**EXERCISE BRIEF:** Reproduce the material below word for word, leaving out the pictures.

Records excerpted from a collection:
# # # # #

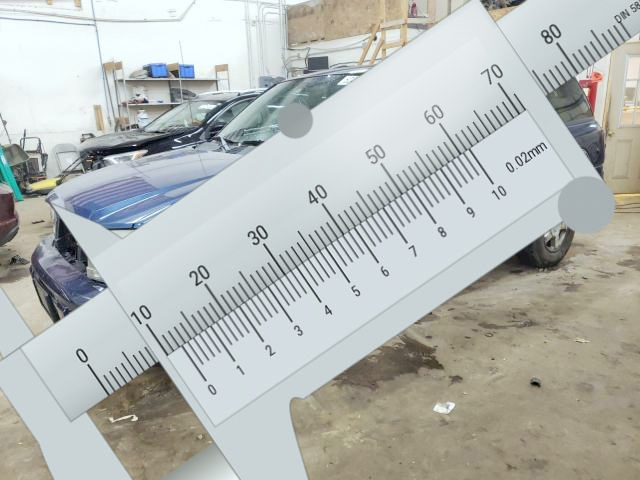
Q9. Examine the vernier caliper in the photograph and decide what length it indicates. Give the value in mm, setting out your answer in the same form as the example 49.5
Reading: 12.4
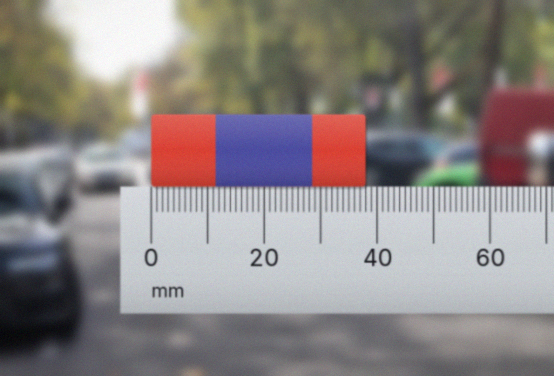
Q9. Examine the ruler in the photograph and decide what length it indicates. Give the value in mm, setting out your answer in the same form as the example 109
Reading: 38
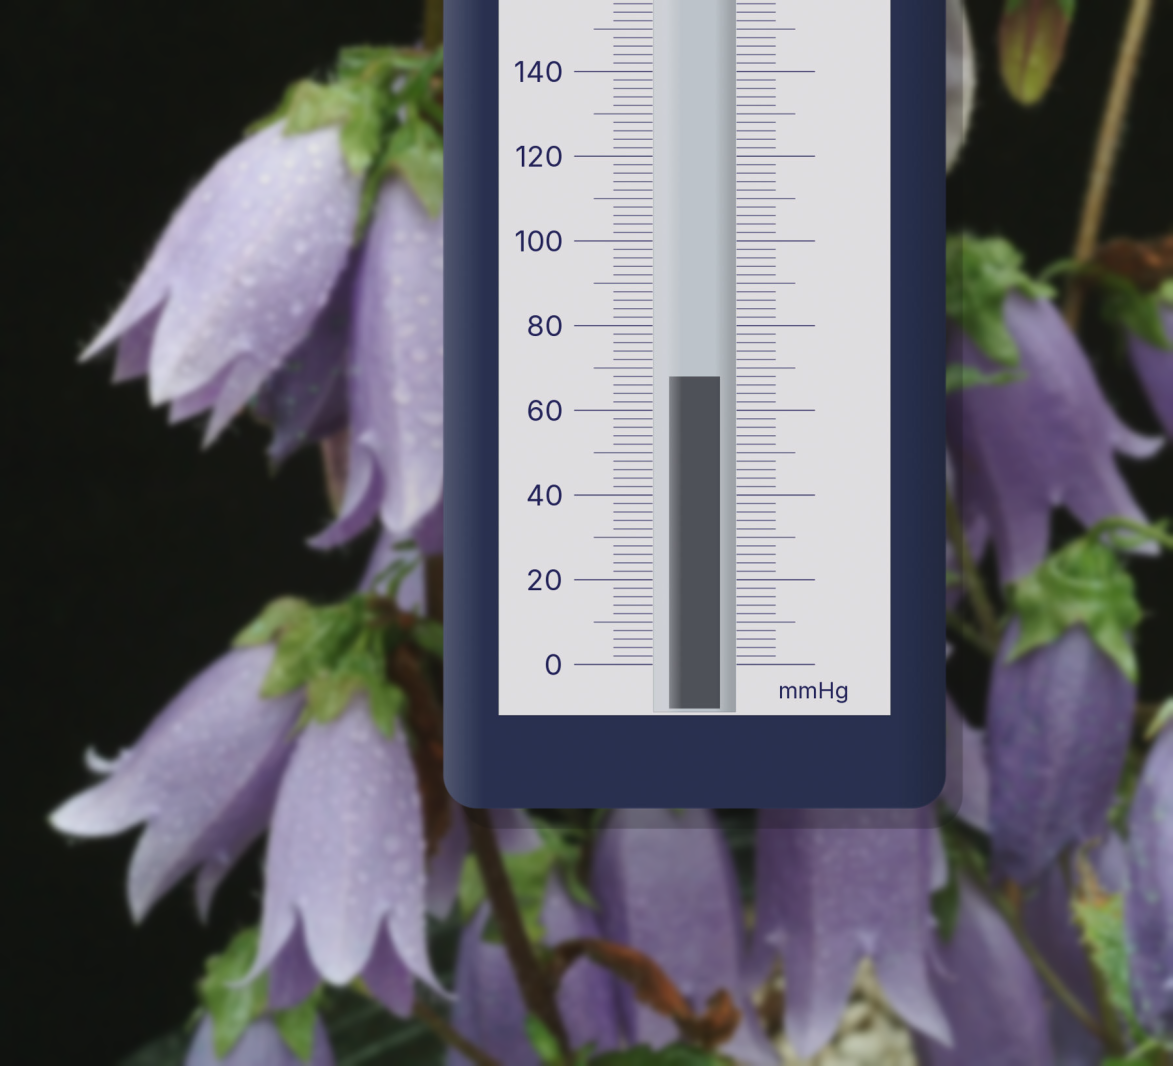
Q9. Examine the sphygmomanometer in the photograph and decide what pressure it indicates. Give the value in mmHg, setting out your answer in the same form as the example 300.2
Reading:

# # # # #

**EXERCISE RESPONSE:**
Q9. Examine the vernier caliper in the photograph and decide what length it indicates. Give the value in mm, setting out your answer in the same form as the example 49.5
Reading: 12.4
Q9. Examine the ruler in the photograph and decide what length it indicates. Give the value in mm, setting out your answer in the same form as the example 109
Reading: 38
Q9. Examine the sphygmomanometer in the photograph and decide what pressure it indicates. Give the value in mmHg, setting out your answer in the same form as the example 300.2
Reading:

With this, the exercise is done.